You can also generate these metrics with the data frame analytics evaluate API. For more information about interpreting the evaluation metrics, see Classification evaluation.

API example

First, we want to know the training error that represents how well the model performed on the training data set.

POST _ml/data_frame/_evaluate
{
 "index": "df-flight-delayed",
   "query": {
    "term": {
      "ml.is_training": {
        "value": true  
      }
    }
  },
 "evaluation": {
   "classification": {
     "actual_field": "FlightDelay",
     "predicted_field": "ml.FlightDelay_prediction",
     "metrics": {
       "multiclass_confusion_matrix" : {}
     }
   }
 }
}

We calculate the training error by evaluating only the training data.

Next, we calculate the generalization error that represents how well the model performed on previously unseen data:

POST _ml/data_frame/_evaluate
{
 "index": "df-flight-delayed",
   "query": {
    "term": {
      "ml.is_training": {
        "value": false  
      }
    }
  },
 "evaluation": {
   "classification": {
     "actual_field": "FlightDelay",
     "predicted_field": "ml.FlightDelay_prediction",
     "metrics": {
       "multiclass_confusion_matrix" : {}
     }
   }
 }
}

We evaluate only the documents that are not part of the training data.

The returned confusion matrix shows us how many data points were classified correctly (where the actual_class matches the predicted_class) and how many were misclassified (actual_class does not match predicted_class):

{
  "classification" : {
    "multiclass_confusion_matrix" : {
      "confusion_matrix" : [
        {
          "actual_class" : "false", 
          "actual_class_doc_count" : 8802, 
          "predicted_classes" : [
            {
              "predicted_class" : "false", 
              "count" : 1033 
            },
            {
              "predicted_class" : "true",
              "count" : 7769
            }
          ],
          "other_predicted_class_doc_count" : 0
        },
        {
          "actual_class" : "true",
          "actual_class_doc_count" : 2952,
          "predicted_classes" : [
            {
              "predicted_class" : "false",
              "count" : 1893
            },
            {
              "predicted_class" : "true",
              "count" : 1059
            }
          ],
          "other_predicted_class_doc_count" : 0
        }
      ],
      "other_actual_class_count" : 0
    }
  }
}

The name of the actual class. In this example, there are two actual classes: true and false.

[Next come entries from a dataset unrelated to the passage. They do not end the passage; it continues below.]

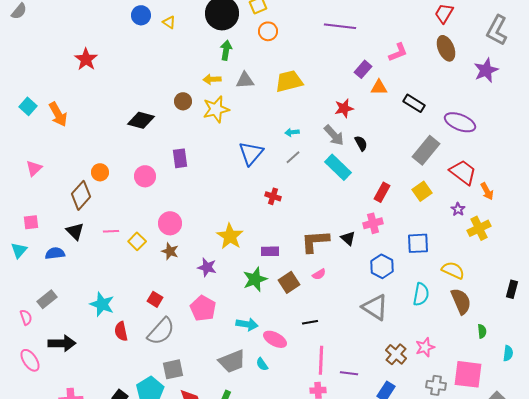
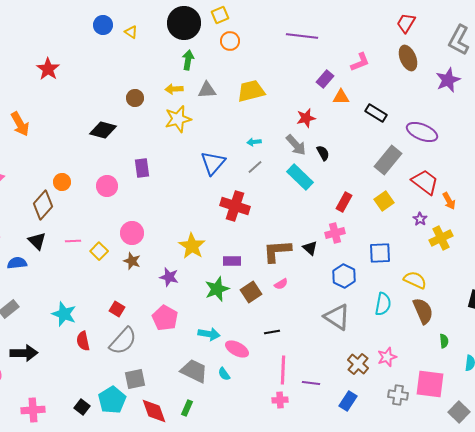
brown circle: (183, 101) -> (135, 98), moved
red cross: (273, 196) -> (235, 206), size x1.8
gray trapezoid: (232, 361) -> (194, 371), turned -132

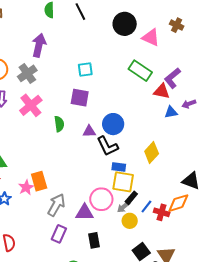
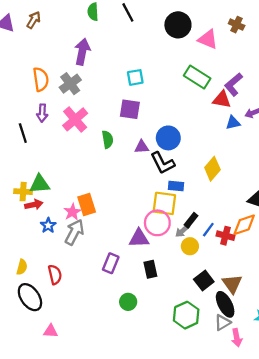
yellow square: (123, 182) -> (164, 203), moved
gray arrow: (56, 205) -> (74, 232), moved

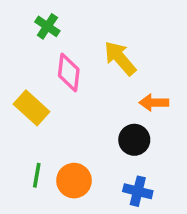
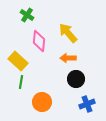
orange arrow: (154, 103) -> (68, 58), moved
green line: (37, 175) -> (21, 82), moved
blue cross: (138, 191) -> (87, 104), moved, turned -35

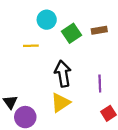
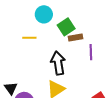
brown rectangle: (99, 30) -> (75, 38), moved
purple line: (100, 84) -> (91, 52), moved

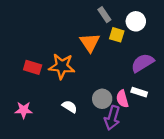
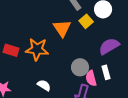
yellow square: (117, 35) -> (86, 21), turned 32
white rectangle: (139, 92) -> (106, 72), turned 56
gray circle: (102, 99) -> (80, 67), moved

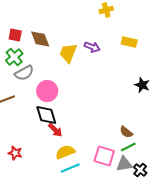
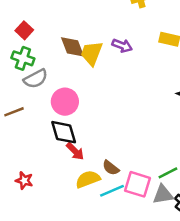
red square: (15, 35) -> (24, 30), turned 32
brown diamond: (40, 39) -> (73, 47), moved
green cross: (14, 57) -> (23, 58), turned -30
brown semicircle: (126, 132) -> (111, 168), moved
cyan line: (70, 168) -> (112, 191), moved

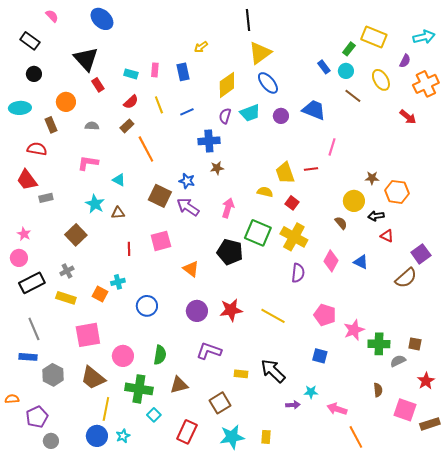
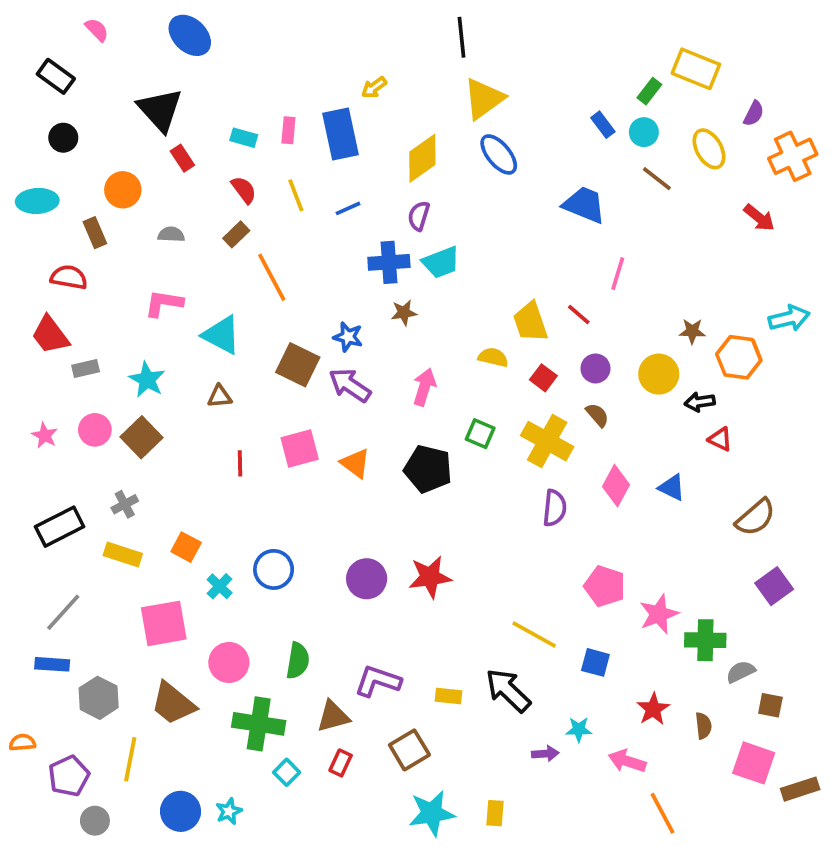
cyan arrow: (424, 37) -> (789, 318), moved
blue rectangle: (183, 72) -> (341, 134), size x1.5
red semicircle: (131, 102) -> (244, 190), turned -84
cyan trapezoid: (250, 113) -> (441, 262), moved
purple circle: (281, 116) -> (595, 368), moved
red line: (311, 169) -> (579, 314), turned 48
cyan triangle: (119, 180) -> (221, 335), size x1.6
cyan star: (95, 204) -> (147, 380), moved
brown semicircle: (341, 223) -> (597, 415), moved
green square: (258, 233) -> (480, 434), size x0.6
purple square: (421, 254) -> (774, 586), moved
pink circle: (19, 258) -> (95, 430), moved
orange triangle: (191, 269) -> (355, 463), moved
cyan cross: (118, 282) -> (220, 586), moved, turned -32
yellow line: (273, 316) -> (534, 635), moved
gray line: (34, 329) -> (63, 612), turned 65
brown square: (415, 344) -> (770, 705), moved
purple L-shape: (209, 351) -> (378, 681), moved
red star: (426, 381) -> (653, 709), moved
yellow line: (106, 409) -> (130, 759), moved
red rectangle: (187, 432) -> (341, 763), moved, size x0.6

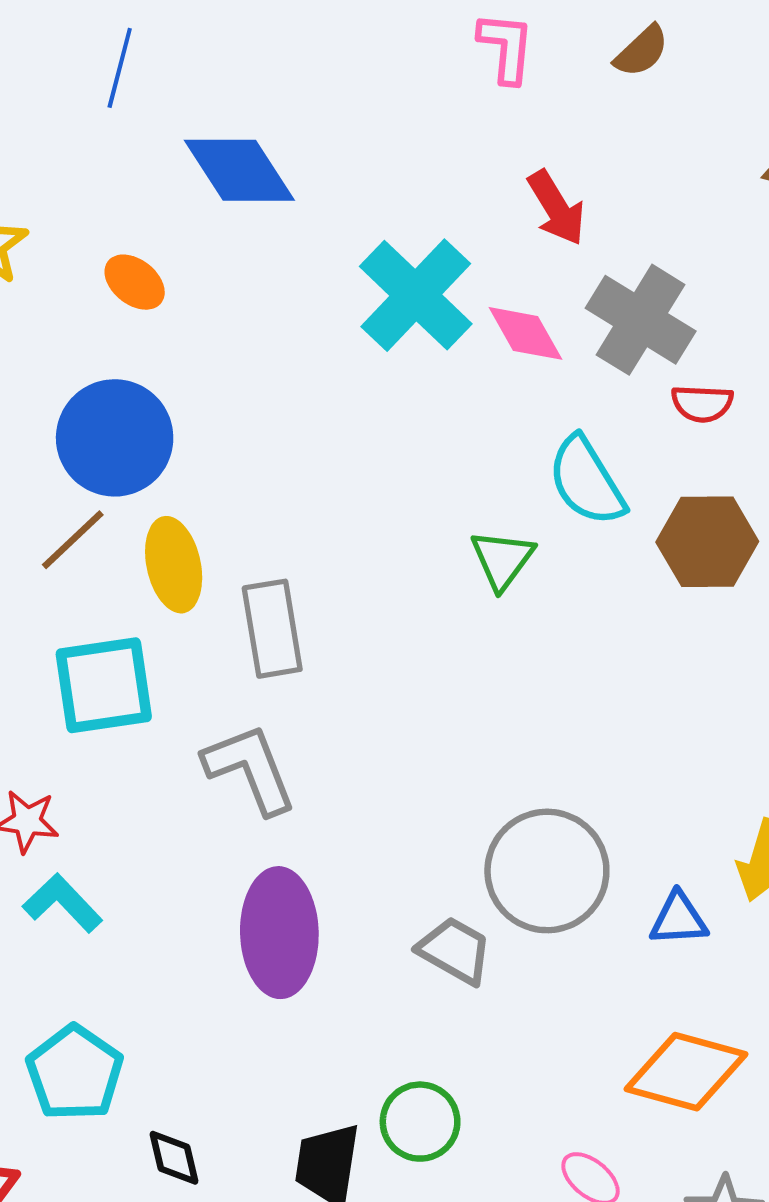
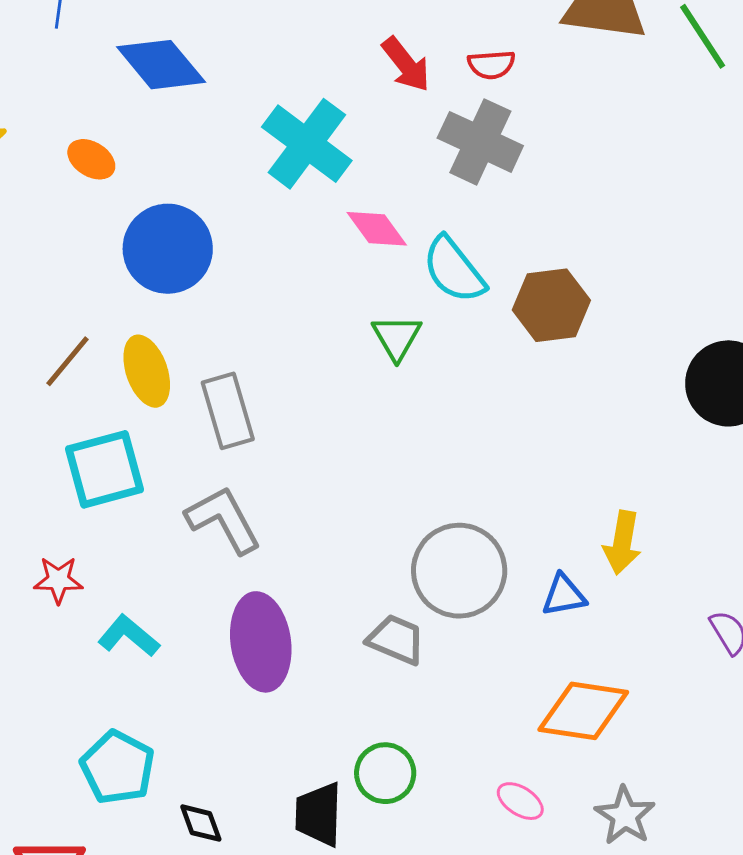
pink diamond: (525, 333) -> (377, 229), moved
red semicircle: (702, 403) -> (491, 65), moved
blue circle: (115, 438) -> (168, 249), moved
cyan L-shape: (63, 903) -> (129, 636), moved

The number of documents in the data set that belong to the actual class.

The name of the predicted class.

The number of documents belong to the actual class that are labeled as the predicted class.

When you have trained a satisfactory model, you can deploy it to make predictions about new data. Those steps are not covered in this example. See Inference.

If you don’t want to keep the data frame analytics job, you can delete it by using the delete data frame analytics job API. When you delete data frame analytics jobs, the destination indices remain intact.